竹圈飞出,却偏得离谱,直接滚到了别人的脚边。
“哎呀!”
陶懊恼地跺了跺脚,那双穿着细高跟鞋的脚在地上踩得哒哒作响。
随着她这一下跺脚,浑身的软肉都跟着颤了一颤,尤其是胸前那两团沉甸甸的乳肉,在衬衫下剧烈地颠簸了一下,荡漾出一层令人眼晕的肉浪,看得周围几个男游客眼珠子都快瞪出来了。
“再来再来!”
陶不服输的劲头上来了,接二连三地扔出手中的竹圈。
可惜,这位在商场上百发百中的女强人,在套圈这种民间游戏上显然没什么天赋。
眼看着手里的竹圈越来越少,那个心仪的陶瓷娃娃却依旧稳稳当当地立在那里,仿佛在嘲笑她。

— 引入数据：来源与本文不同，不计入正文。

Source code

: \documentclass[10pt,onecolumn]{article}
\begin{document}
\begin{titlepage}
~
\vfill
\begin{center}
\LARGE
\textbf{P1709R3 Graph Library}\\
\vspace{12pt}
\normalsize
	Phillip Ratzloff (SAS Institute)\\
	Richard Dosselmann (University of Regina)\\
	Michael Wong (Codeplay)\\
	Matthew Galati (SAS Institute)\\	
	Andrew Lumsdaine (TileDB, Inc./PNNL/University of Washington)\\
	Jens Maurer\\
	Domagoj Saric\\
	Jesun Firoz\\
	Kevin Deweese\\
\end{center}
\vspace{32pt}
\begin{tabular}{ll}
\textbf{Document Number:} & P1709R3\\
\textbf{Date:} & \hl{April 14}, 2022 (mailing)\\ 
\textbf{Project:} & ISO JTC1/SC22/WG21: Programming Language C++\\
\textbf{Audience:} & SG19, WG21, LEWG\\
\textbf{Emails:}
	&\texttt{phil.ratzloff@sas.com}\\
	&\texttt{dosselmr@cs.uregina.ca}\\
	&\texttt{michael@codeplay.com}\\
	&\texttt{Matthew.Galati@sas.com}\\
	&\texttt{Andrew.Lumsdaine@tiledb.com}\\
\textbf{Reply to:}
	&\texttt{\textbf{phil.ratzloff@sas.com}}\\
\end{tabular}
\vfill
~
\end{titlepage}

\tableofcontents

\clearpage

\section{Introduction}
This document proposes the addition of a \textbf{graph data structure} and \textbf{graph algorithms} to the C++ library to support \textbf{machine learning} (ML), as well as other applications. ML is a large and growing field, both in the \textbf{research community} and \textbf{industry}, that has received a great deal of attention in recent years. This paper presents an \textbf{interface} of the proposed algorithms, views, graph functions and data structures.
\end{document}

陶的嘴巴渐渐撅了起来,那副委屈巴巴又气急败坏的模样,哪里还有半点平日里的冷若冰霜?
此刻的她,活脱脱就是一个跟男朋友撒娇的小女生。
“怎么这样……这个圈肯定有问题……”
陶嘟囔着,把最后一个竹圈捏在手里,迟迟不敢扔出去。
就在这时,一具温热宽厚的胸膛从背后贴了上来。
分析员从身后环抱住了陶,他的胸膛紧紧贴着陶的后背,甚至能感受到她背心传来的热度。
他的大手覆盖在陶捏着竹圈的小手上,下巴轻轻搁在她的肩膀上,嘴唇贴着她的耳廓,喷洒着热气:
“陶姐,心急吃不了热豆腐。来,我教你。”
这种在大庭广众之下的亲密接触,让陶的身体瞬间紧绷了一下。
她能清晰地感觉到,身后这个男人的胯下似乎有什么硬邦邦的东西正顶着她的臀缝。
“你……这么多人看着呢……”
陶的声音有些发颤,脸红得像熟透的虾子。
“看着就看着呗,咱们是正经情侣,怕什么?”
分析员坏笑着,故意挺了挺腰,让那根半勃的肉棒隔着裤子在她的屁股沟里蹭了一下,然后握着她的手,调整角度,瞄准。
“放松……手腕用力……走你!”
随着分析员的一声低喝,两人合力抛出了最后一个竹圈。
那竹圈在空中划出一道完美的抛物线,稳稳当当地落在了那个陶瓷娃娃上,旋转了几圈后,啪嗒一声,套中了!
“中了!中了!!”
陶瞬间尖叫起来,兴奋得像个中了彩票的小女孩。她猛地转过身,一把抱住分析员的脖子,在那张英俊的脸上狠狠亲了一口。
“哈哈!我套中了!你看!我厉害吧!”
她激动得在原地蹦跳了两下。
这一跳不要紧,那对原本就岌岌可危的爆乳在重力和惯性的双重作用下,像是两颗装满了水的大气球,在分析员的胸膛上狠狠地撞击、挤压、变形,发出“波涛汹涌”的视觉冲击。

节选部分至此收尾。